Arriscou contornar a sala em direção ao vão com cortina de contas, e todas as cabeças se viraram para observá-lo. Tentou sorrir.
A mulher perguntou:
— Por que o demônio está mostrando os dentes, marido da minha vida?
O homem respondeu:
— Pode ser fome, lua do meu desejo. Ponha mais peixe!
A pessoa idosa resmungou:
— Eu estava comendo isso, filha ingrata. Que desgraça de mundo, quando não existe respeito pelos mais velhos!
O fato é que, embora as palavras entrassem nos ouvidos de Mortimer em klatchiano, com todos os floreios e sutis ditongos de uma língua tão antiga e sofisticada que tinha quinze palavras para designar “assassinato” antes mesmo de o resto do mundo começar a entender a idéia de se golpear a cabeça das pessoas com pedras, elas chegavam agora ao cérebro dele claras e compreensíveis como sua língua materna.
— Não sou nenhum demônio! Sou humano! — gritou ele, e parou, surpreso, ao notar que as palavras haviam saído num klatchiano perfeito.

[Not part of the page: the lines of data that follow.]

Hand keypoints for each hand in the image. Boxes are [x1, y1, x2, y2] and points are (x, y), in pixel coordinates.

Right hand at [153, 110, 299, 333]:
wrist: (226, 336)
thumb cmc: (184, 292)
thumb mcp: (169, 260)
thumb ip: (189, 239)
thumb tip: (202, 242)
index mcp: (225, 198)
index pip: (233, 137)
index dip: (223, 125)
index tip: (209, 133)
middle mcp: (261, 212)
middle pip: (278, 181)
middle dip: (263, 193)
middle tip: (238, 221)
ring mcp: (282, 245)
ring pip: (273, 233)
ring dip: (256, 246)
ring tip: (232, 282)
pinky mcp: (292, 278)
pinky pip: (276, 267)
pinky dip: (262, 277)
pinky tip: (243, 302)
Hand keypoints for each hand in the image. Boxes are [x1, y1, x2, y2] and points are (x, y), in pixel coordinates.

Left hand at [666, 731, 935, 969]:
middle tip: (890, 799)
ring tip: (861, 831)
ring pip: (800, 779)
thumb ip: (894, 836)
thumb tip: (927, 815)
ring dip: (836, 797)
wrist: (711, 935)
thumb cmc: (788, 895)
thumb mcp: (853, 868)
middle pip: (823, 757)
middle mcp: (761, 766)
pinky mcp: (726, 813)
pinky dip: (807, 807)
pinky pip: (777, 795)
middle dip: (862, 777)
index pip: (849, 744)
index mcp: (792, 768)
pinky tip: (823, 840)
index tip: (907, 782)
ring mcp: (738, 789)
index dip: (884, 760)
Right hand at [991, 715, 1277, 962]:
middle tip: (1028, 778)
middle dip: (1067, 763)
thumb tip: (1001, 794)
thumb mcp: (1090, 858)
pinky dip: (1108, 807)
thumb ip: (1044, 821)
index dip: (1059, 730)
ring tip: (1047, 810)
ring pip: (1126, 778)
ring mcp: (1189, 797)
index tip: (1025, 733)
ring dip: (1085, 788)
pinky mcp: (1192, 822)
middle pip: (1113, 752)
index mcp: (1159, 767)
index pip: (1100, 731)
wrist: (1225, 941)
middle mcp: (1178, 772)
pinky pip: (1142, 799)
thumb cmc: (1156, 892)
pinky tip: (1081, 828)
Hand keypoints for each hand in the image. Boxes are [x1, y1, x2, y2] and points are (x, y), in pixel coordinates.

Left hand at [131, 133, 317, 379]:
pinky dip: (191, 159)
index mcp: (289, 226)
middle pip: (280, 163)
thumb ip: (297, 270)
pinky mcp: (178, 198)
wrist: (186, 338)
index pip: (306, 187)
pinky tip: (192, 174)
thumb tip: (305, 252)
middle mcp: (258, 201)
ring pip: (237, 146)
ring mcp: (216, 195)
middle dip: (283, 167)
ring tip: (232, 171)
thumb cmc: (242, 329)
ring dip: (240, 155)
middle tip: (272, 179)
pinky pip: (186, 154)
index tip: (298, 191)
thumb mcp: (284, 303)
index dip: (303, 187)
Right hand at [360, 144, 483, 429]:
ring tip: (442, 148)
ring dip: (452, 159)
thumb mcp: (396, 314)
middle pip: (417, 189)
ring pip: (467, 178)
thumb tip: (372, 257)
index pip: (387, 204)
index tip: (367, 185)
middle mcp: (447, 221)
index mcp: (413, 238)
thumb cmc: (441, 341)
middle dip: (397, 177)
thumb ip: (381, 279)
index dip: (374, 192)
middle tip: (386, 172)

— É bandido? — perguntou o pai. — Assassino? Para entrar assim... arrecadador de impostos?
Meteu a mão debaixo da mesa e exibiu um facão de carne amolado à finura de um papel. A mulher gritou, soltou o prato e puxou os filhos mais novos para si.
Mortimer viu a lâmina se agitar e entregou os pontos.
— Trago saudações dos grandes círculos do inferno — arriscou. A mudança foi notável. Baixaram o facão, e a família se abriu em sorrisos largos.
— É sorte quando um demônio vem visitar — exclamou o pai. — Qual é sua vontade, ó filho imundo das vísceras de Offler?
— O quê? — assustou-se Mort.
— O demônio traz bênção e fortuna ao homem que o ajuda — disse o homem. — Como lhe podemos ser úteis, ó hálito funesto da cova maldita?
— Bem, não estou com muita fome — adiantou Mort. — Mas se vocês souberem onde posso arranjar um cavalo veloz, eu poderia chegar a Sto Lat antes do pôr-do-sol.
O homem sorriu e se curvou:
— Conheço o lugar certo, excreção maléfica dos intestinos, se fizer a gentileza de me seguir.
Mortimer correu atrás dele. A pessoa mais velha observou-os sair com o olhar desconfiado, sem parar de mastigar.
— É isso que chamam de demônio por aqui? — ironizou. — Offler faz pouco desse lugar úmido. Até os demônios são de quinta categoria, não chegam nem aos pés dos que tínhamos na Terra Natal.